# [Consignes de l'exercice]
1: D'après le texte sur l'internement des Tsiganes en France, combien de personnes furent internées dans les camps gérés par l'administration française ?
2: Prolongez le texte sur l'internement des Tsiganes en France au-delà de sa dernière phrase.

# [Extrait du texte]
--------------------

2010, année consacrée à la mémoire de l’internement des Tsiganes en France pendant la Seconde Guerre mondiale

mardi 13 avril 2010.
 

1) Une persécution oubliée

En France, de nombreuses familles tsiganes (quelque six mille hommes, femmes, vieillards, enfants) furent internées dans des camps gérés par l’administration française. Cela s’est passé entre 1940 et 1946. Nos livres d’histoire sont silencieux.

Nous connaissons la résistance des français face à l’occupant allemand de même que le versant sombre de la collaboration. Mais de ces visites, faites le dimanche en famille, au camp des " nomades ", l’Histoire n’a rien retenu. De chaque côté des barbelés, que l’on soit " nomades " ou villageois, le silence nous vole un pan de notre histoire commune.

Chassés, privés de liberté, maltraités, gardés sous la responsabilité et le contrôle des autorités françaises, ces enfants, ces femmes, ces hommes, attendent aujourd’hui encore, la reconnaissance de l’Histoire et de la France, leur Histoire, leur France. Simplement parce qu’ils sont, Tsiganes, Voyageurs ou dits " nomades ", Bohémiens… ce droit de mémoire leur a été dénié.

--------------------

Enregistrements
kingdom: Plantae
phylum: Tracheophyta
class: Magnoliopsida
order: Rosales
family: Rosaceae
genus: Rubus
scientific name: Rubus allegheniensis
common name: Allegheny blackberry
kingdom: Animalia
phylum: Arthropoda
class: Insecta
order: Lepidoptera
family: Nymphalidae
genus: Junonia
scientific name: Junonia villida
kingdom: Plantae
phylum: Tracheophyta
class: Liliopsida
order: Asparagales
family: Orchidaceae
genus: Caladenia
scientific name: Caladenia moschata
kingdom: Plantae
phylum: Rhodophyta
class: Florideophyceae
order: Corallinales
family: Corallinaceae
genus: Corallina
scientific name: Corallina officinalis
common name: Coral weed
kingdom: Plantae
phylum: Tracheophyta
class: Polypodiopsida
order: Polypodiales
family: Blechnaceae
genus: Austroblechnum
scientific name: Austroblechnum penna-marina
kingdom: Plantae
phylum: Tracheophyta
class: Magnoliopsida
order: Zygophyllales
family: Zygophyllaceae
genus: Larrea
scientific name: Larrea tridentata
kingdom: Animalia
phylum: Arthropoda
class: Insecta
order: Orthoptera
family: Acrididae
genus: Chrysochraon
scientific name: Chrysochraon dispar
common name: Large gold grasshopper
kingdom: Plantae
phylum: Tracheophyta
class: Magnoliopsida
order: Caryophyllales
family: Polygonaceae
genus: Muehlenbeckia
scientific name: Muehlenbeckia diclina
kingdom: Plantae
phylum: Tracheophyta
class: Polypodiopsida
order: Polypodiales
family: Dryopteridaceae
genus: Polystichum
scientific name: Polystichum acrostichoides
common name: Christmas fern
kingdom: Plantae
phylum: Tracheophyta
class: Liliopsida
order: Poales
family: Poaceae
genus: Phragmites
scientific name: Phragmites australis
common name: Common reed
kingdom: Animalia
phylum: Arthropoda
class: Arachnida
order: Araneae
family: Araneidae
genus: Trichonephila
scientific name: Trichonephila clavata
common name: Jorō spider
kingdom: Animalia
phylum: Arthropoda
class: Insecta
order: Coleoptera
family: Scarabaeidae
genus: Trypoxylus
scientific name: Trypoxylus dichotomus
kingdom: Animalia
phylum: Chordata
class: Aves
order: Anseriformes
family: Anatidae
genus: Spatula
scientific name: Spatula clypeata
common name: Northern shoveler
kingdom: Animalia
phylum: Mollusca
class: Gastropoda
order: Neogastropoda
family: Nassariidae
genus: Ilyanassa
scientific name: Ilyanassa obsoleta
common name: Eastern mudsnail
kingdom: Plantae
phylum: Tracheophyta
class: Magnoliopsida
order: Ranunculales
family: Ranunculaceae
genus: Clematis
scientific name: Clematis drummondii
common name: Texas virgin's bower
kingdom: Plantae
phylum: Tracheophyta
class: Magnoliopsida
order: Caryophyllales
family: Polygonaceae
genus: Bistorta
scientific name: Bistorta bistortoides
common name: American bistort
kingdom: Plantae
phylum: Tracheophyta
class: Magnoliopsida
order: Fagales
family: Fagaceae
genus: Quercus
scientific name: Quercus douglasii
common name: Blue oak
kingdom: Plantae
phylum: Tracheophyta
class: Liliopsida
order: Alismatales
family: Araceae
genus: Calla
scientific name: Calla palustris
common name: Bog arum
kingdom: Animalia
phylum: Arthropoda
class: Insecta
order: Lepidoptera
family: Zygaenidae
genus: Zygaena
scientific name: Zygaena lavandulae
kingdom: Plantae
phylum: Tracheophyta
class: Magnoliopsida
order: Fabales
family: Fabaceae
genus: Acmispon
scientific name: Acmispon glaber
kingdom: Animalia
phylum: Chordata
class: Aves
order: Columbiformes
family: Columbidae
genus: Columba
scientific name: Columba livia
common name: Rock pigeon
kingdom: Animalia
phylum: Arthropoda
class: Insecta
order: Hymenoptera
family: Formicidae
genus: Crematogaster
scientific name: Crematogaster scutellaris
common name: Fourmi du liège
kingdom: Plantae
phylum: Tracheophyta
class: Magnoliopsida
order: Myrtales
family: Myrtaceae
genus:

--------------------

# [Réponses dans l'ordre]
1: Quelque six mille hommes, femmes, vieillards et enfants.

2:
L’événement que nous programmons pour 2010 témoigne de cette histoire oubliée, de cette histoire qui nous appartient à tous, pour que la mémoire ne s’échappe pas et que l’histoire ne se répète pas.

Exigence de vérité, devoir de mémoire, reconnaissance et hommage aux survivants de ces épreuves. Il y a urgence, ils s’effacent dans l’oubli.

2) Rappel des faits

Rappel des faits

Internés dans des camps français pendant la Seconde Guerre mondiale, les Tsiganes de France appellent l’État à reconnaître enfin les persécutions dont ils 
ont été victimes.

Parce que, depuis soixante-dix ans, le silence est devenu assourdissant, le collectif Une mémoire française (1), composé d’associations de Tsiganes de France et d’un comité d’historiens, a appelé, mardi dernier, l’État à reconnaître officiellement l’implication des autorités françaises dans l’internement familial des « nomades » dans les camps français de 1939 à 1946. En effet, si l’histoire « plus qu’oubliée, est boycottée », comme l’a dénoncé le réalisateur Tony Gatlif, auteur du film Liberté, elle a bien eu lieu.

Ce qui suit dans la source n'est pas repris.